● PROBLEM DESCRIPTION: Each line of the entries below that includes "github" belongs in your answer.

● ENTRIES SHOWN:
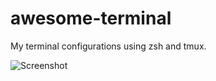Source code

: # awesome-terminal

My terminal configurations using zsh and tmux.

![Screenshot](../assets/screenshot_.png?raw=true)
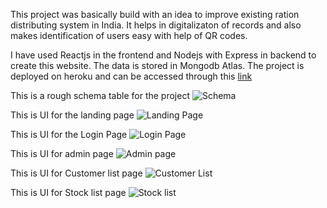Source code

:This project was basically build with an idea to improve existing ration distributing system in India.
It helps in digitalizaton of records and also makes identification of users easy with help of QR codes.

I have used Reactjs in the frontend and Nodejs with Express in backend to create this website. The data is stored in Mongodb Atlas.
The project is deployed on heroku and can be accessed through this [link](https://raquick.herokuapp.com/)

This is a rough schema table for the project
![Schema](https://github.com/raibove/raquick/blob/main/images/1_er.png?raw=true)

This is UI for the landing page
![Landing Page](https://github.com/raibove/raquick/blob/main/images/frontend.png?raw=true)

This is UI for the Login Page
![Login Page](https://github.com/raibove/raquick/blob/main/images/login_page.png?raw=true)

This is UI for admin page
![Admin page](https://github.com/raibove/raquick/blob/main/images/admin_page.png?raw=true)

This is UI for Customer list page
![Customer List](https://github.com/raibove/raquick/blob/main/images/customer_list.png?raw=true)

This is UI for Stock list page
![Stock list](https://github.com/raibove/raquick/blob/main/images/stock_page.png?raw=true)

● RESPONSE BOX:
![Schema](https://github.com/raibove/raquick/blob/main/images/1_er.png?raw=true)
![Landing Page](https://github.com/raibove/raquick/blob/main/images/frontend.png?raw=true)
![Login Page](https://github.com/raibove/raquick/blob/main/images/login_page.png?raw=true)
![Admin page](https://github.com/raibove/raquick/blob/main/images/admin_page.png?raw=true)
![Customer List](https://github.com/raibove/raquick/blob/main/images/customer_list.png?raw=true)
![Stock list](https://github.com/raibove/raquick/blob/main/images/stock_page.png?raw=true)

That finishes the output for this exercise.